__WORK REQUEST A__:
According to the excerpt on publishing with XML below, in what year was XML standardized?

__EXCERPTED TEXT__:
--- START ---
Thanks to all those in the brand new e-book ecosystem which should take off at an astounding rate worldwide and perhaps in France as well: notably to Houriah Ghebalou (PREMICE, the regional business incubator in Burgundy) who financed the preliminary research for the Ligaran/Mybookforge project; the Burgundy region, which supported the project and its local set-up; and Nicéphore Cité, our home away from home in Chalon-sur-Saône which assists image and audio start-ups.

Finally I would like to thank Ray Charles, who understood that the medium influences the message: without the need to flip the 45 RPM record to listen to the other half, the famous break in What I’d Say would not exist!


Wait a minute, wait a minute, oh hold it! Hold it!


Hey (hey) ho (ho) hey (hey) ho (ho) hey (hey) ho (ho) hey

Ray Charles(What I’d Say)

If everything is under control, you are going too slow

Mario Andretti

The world of publishing is going through a sea change. Paper books are facing competition from an ever-expanding range of virtual devices: the Web (obviously); the compact, powerful, and aptly-named netbooks; and especially mobile phones and other nomadic devices like e-book readers and notepads which make complete professional and literary libraries available to all, urbi et orbi. Now publishers need to deliver content for these media, making use of their specific features while minimizing both costs and production lead times. At first publishers had to make several revisions of the same content for different target media. But today publishers are adopting a more industrial—yet also more standardized and restrictive—approach based on XML.

The flexible and universal nature of XML has attracted publishers—first and foremost those specializing in legal publications, who are used to working with SGML—as well as programmers, who can use the language to exchange data between a wide range of computer systems.


A portable device for reading electronic books (e-books). An e-reader is a hardware device using display technology called e-paper, the marketing term for a non-backlit screen requiring minimal energy and reputedly less tiring for the eyes. Along with e-paper, marketers have coined the term e-ink to describe a pixel...

The Extensible Markup Language (XML), standardized in 1999, has reached maturity. An XML ecosystem has emerged populated by specialized software (XML editors), on-shore, near-shore and off-shore service providers specializing in the language; application developers able to use the Document Object Model (DOM) to create innovative electronic products, and industry-specific document models for various types of publications.


The Document Object Model is a tree-based IT model for XML or HTML documents. DOM is independent of all other taxonomies. The DOM enables programs to manipulate document components.

Nevertheless, XML usage has not yet stabilized and practices vary among publishers. The purpose of this book is to provide a practical overview of how publishers can use XML, based on concrete, tested methods which, by nature, are limited to specific cases. Publishing with XML is neither a bible nor a dogmatic treatise on the subject, and readers can adapt the examples provided to suit their needs.

How the book is organized

This book includes three parts—Structure, Enter, and Publish—covering the entire XML cycle for publishing an “e-book”. Publishing with XML is mainly intended for publishers, editors/proofreaders, and production managers. But it also addresses managers wishing to understand the underlying techniques, and to comprehend how the medium influences the design and format of digital publications. Authors curious to learn more about XML's possibilities can also discover new ways to design their composition.

The book frequently refers to a sample encyclopedia article, similar to those found in Wikipedia. The example is based on a structure developed specifically for this publication (article_v1.2.dtd). The example meets simple editorial requirements:

– be able to publish the article in paper format, on the Web, or on a smartphone.

– include interactive publication objects regarding authors, bibliographies, filmographies and discographies. The interactive features must be independent of target databases.
--- END ---
__WORK REQUEST B__:
Report how many lines of the rows below contain the string "Афрокудри", with case taken into account. Give only the number.

[Data records]
--- START ---
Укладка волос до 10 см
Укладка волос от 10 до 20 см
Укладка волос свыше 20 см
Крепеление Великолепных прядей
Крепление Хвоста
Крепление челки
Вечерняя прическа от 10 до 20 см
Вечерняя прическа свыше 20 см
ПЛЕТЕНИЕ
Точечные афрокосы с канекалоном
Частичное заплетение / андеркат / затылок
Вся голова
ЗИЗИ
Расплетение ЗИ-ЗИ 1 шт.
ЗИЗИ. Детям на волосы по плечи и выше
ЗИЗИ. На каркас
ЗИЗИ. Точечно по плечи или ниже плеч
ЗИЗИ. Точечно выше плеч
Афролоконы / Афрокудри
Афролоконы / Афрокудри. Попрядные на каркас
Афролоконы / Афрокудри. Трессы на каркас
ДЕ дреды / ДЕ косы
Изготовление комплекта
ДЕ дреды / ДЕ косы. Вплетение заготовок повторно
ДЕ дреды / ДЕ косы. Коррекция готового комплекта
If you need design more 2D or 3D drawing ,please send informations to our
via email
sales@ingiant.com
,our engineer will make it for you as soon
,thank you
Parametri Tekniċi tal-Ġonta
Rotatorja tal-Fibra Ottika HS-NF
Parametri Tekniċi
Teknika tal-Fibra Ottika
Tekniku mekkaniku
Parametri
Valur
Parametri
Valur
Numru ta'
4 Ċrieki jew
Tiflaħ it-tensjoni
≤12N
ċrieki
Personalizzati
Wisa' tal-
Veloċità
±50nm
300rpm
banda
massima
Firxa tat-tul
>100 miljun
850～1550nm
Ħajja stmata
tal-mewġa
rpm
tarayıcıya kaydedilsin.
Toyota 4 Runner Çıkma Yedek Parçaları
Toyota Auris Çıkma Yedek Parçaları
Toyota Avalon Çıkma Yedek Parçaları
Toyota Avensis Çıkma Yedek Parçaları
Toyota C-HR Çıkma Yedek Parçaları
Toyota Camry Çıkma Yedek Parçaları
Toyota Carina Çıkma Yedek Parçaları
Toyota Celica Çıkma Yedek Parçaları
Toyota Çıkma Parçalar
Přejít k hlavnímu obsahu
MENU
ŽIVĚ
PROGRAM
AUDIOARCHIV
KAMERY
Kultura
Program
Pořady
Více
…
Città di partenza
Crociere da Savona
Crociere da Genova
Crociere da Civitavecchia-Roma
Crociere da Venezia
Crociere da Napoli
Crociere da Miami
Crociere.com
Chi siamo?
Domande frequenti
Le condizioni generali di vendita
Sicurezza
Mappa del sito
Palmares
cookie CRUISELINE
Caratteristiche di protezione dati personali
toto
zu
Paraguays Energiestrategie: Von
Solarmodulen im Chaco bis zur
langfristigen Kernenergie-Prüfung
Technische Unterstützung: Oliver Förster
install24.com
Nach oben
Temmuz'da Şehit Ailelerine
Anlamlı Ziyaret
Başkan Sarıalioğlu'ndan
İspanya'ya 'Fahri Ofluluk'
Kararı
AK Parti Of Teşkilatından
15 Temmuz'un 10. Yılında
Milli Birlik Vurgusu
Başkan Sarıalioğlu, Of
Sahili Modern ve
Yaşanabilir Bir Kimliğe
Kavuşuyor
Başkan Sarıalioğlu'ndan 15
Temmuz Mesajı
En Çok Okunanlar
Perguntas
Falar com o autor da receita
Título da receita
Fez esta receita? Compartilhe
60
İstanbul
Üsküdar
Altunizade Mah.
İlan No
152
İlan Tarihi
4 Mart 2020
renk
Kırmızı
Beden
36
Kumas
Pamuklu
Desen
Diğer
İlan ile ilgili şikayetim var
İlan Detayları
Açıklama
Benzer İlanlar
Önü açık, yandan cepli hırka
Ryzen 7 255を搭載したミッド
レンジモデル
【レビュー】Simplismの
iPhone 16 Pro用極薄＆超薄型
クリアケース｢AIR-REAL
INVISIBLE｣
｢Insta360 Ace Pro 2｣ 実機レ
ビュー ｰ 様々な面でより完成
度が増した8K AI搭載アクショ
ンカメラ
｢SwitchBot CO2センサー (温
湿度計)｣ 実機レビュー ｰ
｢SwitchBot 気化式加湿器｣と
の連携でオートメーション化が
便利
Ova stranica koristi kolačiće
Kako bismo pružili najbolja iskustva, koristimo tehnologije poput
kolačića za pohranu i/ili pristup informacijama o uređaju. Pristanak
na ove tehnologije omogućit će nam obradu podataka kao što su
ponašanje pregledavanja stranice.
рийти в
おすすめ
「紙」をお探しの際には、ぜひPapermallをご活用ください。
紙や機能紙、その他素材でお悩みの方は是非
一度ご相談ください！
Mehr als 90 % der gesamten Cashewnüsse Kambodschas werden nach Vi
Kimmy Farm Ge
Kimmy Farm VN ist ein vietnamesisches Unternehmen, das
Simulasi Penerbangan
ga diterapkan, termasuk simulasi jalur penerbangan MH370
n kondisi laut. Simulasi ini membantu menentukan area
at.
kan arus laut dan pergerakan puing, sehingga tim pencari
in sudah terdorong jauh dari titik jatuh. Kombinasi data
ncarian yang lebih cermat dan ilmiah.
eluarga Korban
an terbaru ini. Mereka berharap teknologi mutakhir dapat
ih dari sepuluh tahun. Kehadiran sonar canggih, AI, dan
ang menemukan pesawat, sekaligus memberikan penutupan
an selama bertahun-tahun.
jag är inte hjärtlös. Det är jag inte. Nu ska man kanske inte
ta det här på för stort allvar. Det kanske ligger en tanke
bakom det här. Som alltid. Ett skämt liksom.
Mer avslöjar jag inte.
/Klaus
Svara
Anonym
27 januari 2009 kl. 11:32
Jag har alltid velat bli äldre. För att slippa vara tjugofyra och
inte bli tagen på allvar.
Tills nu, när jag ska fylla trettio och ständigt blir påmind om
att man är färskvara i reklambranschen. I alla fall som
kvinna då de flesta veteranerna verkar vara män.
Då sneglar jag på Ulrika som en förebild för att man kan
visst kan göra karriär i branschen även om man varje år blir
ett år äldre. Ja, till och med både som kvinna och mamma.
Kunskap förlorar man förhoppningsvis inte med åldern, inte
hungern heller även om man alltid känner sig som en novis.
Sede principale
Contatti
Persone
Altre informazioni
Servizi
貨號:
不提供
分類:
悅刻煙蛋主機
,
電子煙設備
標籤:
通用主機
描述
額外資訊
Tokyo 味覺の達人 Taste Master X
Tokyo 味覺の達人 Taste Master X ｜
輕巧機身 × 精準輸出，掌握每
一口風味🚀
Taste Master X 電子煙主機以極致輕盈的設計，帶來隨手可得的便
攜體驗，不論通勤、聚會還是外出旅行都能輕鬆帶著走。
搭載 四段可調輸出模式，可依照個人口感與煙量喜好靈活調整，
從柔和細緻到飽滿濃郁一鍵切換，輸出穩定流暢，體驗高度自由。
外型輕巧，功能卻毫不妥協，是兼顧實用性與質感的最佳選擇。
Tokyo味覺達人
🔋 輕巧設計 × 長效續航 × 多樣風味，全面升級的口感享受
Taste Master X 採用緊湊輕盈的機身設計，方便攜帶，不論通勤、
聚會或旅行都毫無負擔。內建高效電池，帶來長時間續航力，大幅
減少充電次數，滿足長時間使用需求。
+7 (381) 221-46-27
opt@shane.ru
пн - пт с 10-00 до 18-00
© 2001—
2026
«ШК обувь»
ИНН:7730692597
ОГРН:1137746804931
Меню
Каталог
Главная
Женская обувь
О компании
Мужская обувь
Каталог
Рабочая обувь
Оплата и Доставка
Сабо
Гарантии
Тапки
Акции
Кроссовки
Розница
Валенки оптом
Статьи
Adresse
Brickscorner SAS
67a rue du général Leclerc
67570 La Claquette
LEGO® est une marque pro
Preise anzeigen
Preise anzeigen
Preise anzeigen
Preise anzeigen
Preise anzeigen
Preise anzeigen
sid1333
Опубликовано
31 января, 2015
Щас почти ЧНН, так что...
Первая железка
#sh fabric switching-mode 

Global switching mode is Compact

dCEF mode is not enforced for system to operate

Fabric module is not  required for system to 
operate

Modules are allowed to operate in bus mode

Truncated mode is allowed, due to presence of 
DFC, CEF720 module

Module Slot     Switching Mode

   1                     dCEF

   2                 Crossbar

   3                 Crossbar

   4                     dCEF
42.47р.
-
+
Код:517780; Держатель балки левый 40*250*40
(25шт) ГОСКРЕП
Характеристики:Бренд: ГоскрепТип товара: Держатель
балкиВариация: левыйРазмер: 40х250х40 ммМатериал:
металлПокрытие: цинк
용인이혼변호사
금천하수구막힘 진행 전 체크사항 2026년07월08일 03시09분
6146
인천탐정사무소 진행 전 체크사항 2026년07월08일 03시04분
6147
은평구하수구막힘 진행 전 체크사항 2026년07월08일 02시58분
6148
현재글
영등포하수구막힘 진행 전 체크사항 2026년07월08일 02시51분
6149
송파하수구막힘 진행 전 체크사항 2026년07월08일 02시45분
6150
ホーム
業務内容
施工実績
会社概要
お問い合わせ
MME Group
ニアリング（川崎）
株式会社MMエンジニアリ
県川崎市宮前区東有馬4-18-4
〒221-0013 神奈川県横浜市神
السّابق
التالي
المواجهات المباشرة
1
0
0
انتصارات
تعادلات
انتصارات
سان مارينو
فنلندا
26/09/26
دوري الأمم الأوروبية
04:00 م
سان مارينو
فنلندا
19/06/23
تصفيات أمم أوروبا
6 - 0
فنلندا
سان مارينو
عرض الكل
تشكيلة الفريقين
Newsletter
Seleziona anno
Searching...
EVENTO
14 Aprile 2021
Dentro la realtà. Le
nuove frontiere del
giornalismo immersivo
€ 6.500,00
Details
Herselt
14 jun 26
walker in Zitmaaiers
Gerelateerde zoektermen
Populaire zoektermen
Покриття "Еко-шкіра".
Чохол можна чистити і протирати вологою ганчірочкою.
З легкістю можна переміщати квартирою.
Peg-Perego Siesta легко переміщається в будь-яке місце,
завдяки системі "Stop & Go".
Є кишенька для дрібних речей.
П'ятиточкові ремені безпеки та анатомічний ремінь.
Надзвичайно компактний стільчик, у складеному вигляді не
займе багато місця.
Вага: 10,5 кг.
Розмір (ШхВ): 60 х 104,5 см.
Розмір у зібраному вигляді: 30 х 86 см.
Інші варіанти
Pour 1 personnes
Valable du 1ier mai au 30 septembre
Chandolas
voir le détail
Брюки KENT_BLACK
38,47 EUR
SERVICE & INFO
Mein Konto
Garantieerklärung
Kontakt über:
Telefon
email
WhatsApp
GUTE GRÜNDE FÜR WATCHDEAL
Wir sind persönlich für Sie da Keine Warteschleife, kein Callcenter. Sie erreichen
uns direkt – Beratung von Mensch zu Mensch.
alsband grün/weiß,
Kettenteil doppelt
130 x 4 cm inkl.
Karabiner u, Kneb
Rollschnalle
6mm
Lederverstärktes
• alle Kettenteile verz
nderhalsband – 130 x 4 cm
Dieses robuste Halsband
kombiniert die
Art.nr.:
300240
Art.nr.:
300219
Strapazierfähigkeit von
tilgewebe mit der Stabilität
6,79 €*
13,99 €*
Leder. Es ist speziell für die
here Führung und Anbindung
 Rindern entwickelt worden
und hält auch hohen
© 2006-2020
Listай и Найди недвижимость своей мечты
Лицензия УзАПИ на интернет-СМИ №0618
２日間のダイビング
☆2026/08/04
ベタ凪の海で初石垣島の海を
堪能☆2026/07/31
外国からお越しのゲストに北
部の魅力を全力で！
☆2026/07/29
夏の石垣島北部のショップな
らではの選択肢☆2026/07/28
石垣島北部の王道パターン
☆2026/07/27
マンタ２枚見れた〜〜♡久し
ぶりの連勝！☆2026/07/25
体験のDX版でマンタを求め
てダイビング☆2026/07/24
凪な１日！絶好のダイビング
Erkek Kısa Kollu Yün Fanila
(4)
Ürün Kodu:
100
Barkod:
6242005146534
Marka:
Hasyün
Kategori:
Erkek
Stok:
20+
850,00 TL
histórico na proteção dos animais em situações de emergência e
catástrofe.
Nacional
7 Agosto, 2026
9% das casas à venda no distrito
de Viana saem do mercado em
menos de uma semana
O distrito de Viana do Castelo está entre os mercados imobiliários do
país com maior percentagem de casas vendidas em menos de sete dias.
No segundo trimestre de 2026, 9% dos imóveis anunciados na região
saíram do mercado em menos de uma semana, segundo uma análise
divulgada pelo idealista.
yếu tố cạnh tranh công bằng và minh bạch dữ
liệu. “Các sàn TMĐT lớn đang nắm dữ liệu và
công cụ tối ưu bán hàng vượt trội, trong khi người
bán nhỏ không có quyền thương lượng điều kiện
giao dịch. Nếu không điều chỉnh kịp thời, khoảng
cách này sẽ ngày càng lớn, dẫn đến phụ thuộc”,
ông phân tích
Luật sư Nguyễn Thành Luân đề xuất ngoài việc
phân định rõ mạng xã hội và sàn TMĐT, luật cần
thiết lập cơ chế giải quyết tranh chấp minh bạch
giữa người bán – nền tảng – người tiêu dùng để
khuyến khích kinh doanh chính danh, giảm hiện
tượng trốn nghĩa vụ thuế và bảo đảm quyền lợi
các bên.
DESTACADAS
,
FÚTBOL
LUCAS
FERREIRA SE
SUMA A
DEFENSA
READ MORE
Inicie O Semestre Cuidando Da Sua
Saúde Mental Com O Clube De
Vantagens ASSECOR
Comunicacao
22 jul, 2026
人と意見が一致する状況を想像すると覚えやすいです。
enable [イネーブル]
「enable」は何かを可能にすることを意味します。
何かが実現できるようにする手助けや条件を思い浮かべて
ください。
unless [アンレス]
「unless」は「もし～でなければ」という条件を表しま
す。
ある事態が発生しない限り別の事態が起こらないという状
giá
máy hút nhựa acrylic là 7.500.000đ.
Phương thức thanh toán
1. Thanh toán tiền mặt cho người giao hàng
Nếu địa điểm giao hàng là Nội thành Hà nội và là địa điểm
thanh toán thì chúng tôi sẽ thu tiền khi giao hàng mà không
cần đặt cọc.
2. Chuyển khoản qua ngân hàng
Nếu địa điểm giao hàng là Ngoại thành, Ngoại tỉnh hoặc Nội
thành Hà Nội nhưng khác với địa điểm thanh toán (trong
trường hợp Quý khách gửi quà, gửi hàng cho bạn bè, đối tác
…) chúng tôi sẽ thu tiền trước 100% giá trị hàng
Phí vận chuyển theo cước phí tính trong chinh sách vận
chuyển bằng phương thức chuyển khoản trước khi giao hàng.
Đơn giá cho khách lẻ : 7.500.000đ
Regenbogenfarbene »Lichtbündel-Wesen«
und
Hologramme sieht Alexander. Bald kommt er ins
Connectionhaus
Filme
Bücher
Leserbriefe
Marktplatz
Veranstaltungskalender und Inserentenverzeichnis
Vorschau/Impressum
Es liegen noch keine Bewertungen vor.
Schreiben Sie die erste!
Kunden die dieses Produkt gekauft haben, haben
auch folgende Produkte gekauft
--- END ---
__RESULT A__:
1999

__RESULT B__:
3